Check out post #5 he might be able to send you one next week. He's going to be busy for a week or two.
http://www.snowblowerforum.com/forum/snowblower-repairs-maintenance-forum/29849-need-manual.html


----------



## GWS (Jan 31, 2016)

tried sending pictures but that didn't work.{not a fan of windows 10} It is a 26 in opening and 14 in auger. I did find the number on the motor. 143.756162 which I think is a 7 hp motor. If everything else checks out I may look at repowering it. It looks like people are having good luck with a predator engine. what sizes are available?


----------



## HCBPH (Mar 8, 2011)

GWS said:


> Just bought a old non running Craftsman 536.882602 blower. Once I got it home and messed with it a little I am wondering if it is worth putting much money in. It has a transmission instead of the disk drive. it wouldn't roll so I took the drive chain off of the axle. Now the axle will turn and I can turn the trans by hand. the chain was rusted stiff. took the cover off the motor and there is a lot of corrosion on everything.
> Is there a manual available for this unit? Someone else has been working on it in the past and I know there are several parts missing from the drive actuator cable assembly brackets. Doing a search on sears there are a lot of parts that are NLA.


I may have a manual (or close to that should work for you) and don't get rid of that machine unless you want to end up with a less capable machine. That's a beast and will eat pretty much anything you throw at it (if it's a 7hp or bigger which I think it is). There's a thread out there on converting to roller bearings from the plastic bushings and some others I've put together to help out.

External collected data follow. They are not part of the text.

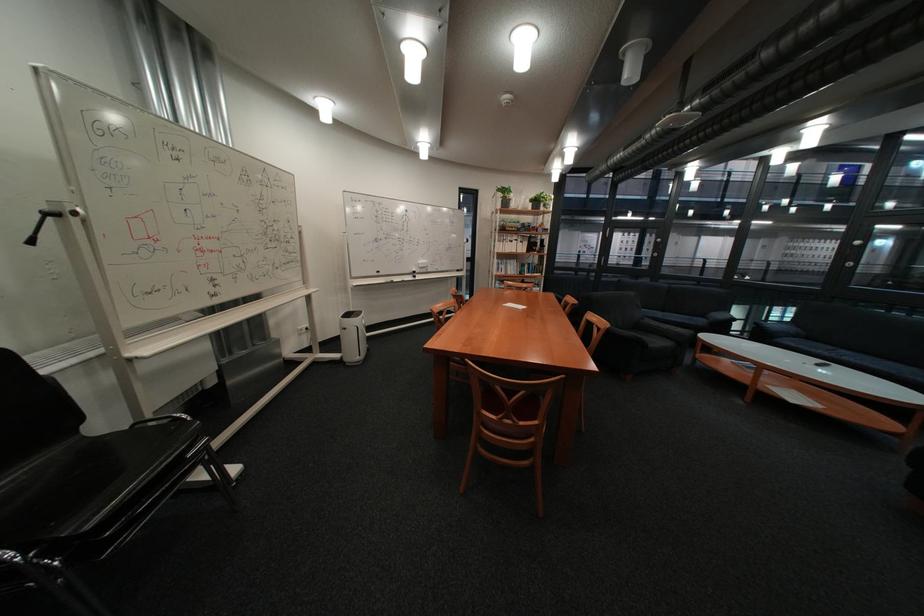
Which object does [421,262] point to?

It refers to a whiteboard eraser.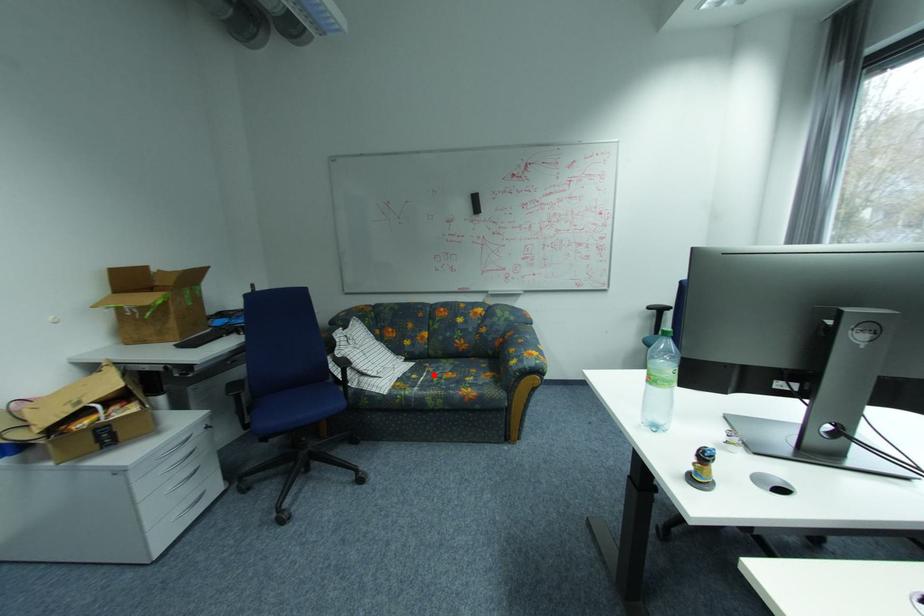
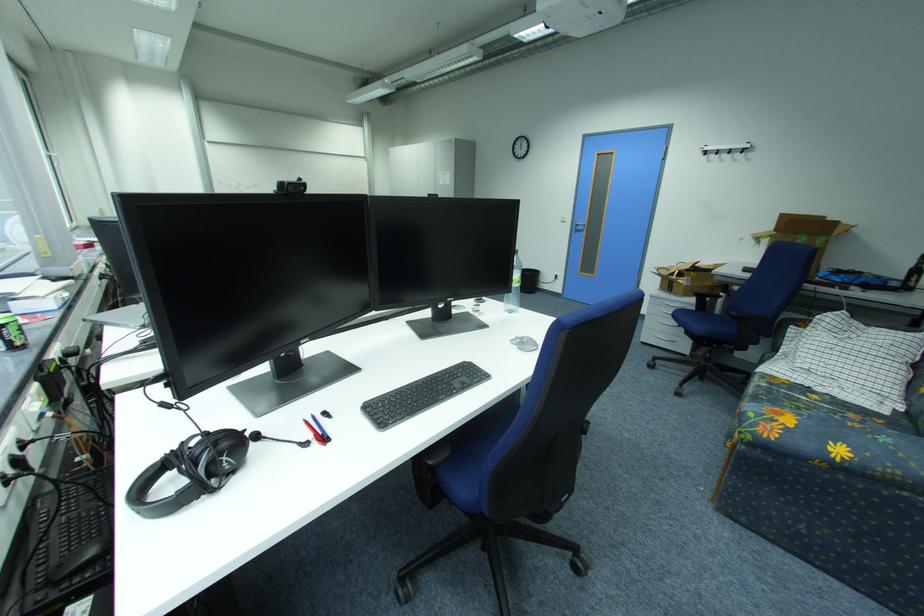
Question: I am providing you with two images of the same scene from different viewpoints. In image1, a red point is highlighted. Considering the same 3D point in image2, which of the following is correct?

Choices:
 (A) It is closer
 (B) It is farther

Answer: (B)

PM me an email address and post some pictures and I'll see what I have for manuals that are the closest to what you have.

Don't discount that Tecumseh (assuming it's not damaged) as I've brought several back from the brink of the trash heap including the 10 HP on Big Bertha (hybrid machine I built from a couple of them), it tears into snow and ice like a hungry teenager.

Here's a small sampling of the ones I've owned and/or repaired and sold:

Here's one that looked to be ready to be parted out before I got it (after doing a little tlc on it):

This is the reason your machine is stronger than virtually any friction disc setup IMO:


Paul


----------



## Vermont007 (Mar 29, 2015)

How do the Kids navigate their way back to the SwingSet ?


----------



## bad69cat (Nov 30, 2015)

I wouldn't worry about NLA parts - just pick up a few extra of those machines as they are still plentiful if you keep you eyes peeled......


----------



## Grunt (Nov 11, 2013)

Vermont007 said:


> How do the Kids navigate their way back to the SwingSet ?


"Very Carefully". :facepalm_zpsdj194qh


----------



## GWS (Jan 31, 2016)

Here are some pictures (I Hope)


----------



## HCBPH (Mar 8, 2011)

Couple of manuals are in the mail. Between the two of them, they should cover just about everything you might want to know about your machine.
Your PM you mentioned you were missing a couple of brackets. What's missing, there may be alternatives. 

Know that any of the 536-xxxx Craftsman 7-10 HP units, all the parts will interchange or be usable other than the auger housing internals. Impeller shaft, impeller, auger gearcase, entire tractor unit, all that stuff interchanges. Even the motor will swap from one to the other. I'm talking about all the red and white or gray and black units are the same except for the color.

Biggest issue is the drive control cable and if you have plastic bushings on the auger and axel and both those have options. I've posted info on them in the past if you do a search on them.

Here's a thread on another forum that covered the rebuilding of that 10HP 3 stage the other year: http://restorationmen.lefora.com/to...ower-purchase-proceeding-rebuild#.VrVZ_2bnblw
It goes over most everything you could run into, this machine was a real mess when I got it and a beast when I was done.


----------



## GWS (Jan 31, 2016)

Thanks for the manuals. I decided to do a firepower. Used the $99.00 coupon at HF for a Predator motor. Picked up some pulleys and mounting bolts today. Have a pretty good idea on how I can run the chute adjuster rod. Then need to work on splitting the drive mechanism.


----------



## HCBPH (Mar 8, 2011)

Good going, hope all turns out as you want. Personally I have a 10 hp unit still sitting in the box for a machine that I got with a damaged motor. Have to get it put on one-of-these-days.


----------



## bad69cat (Nov 30, 2015)

Good luck - I think you will be happy wit it once your done.


----------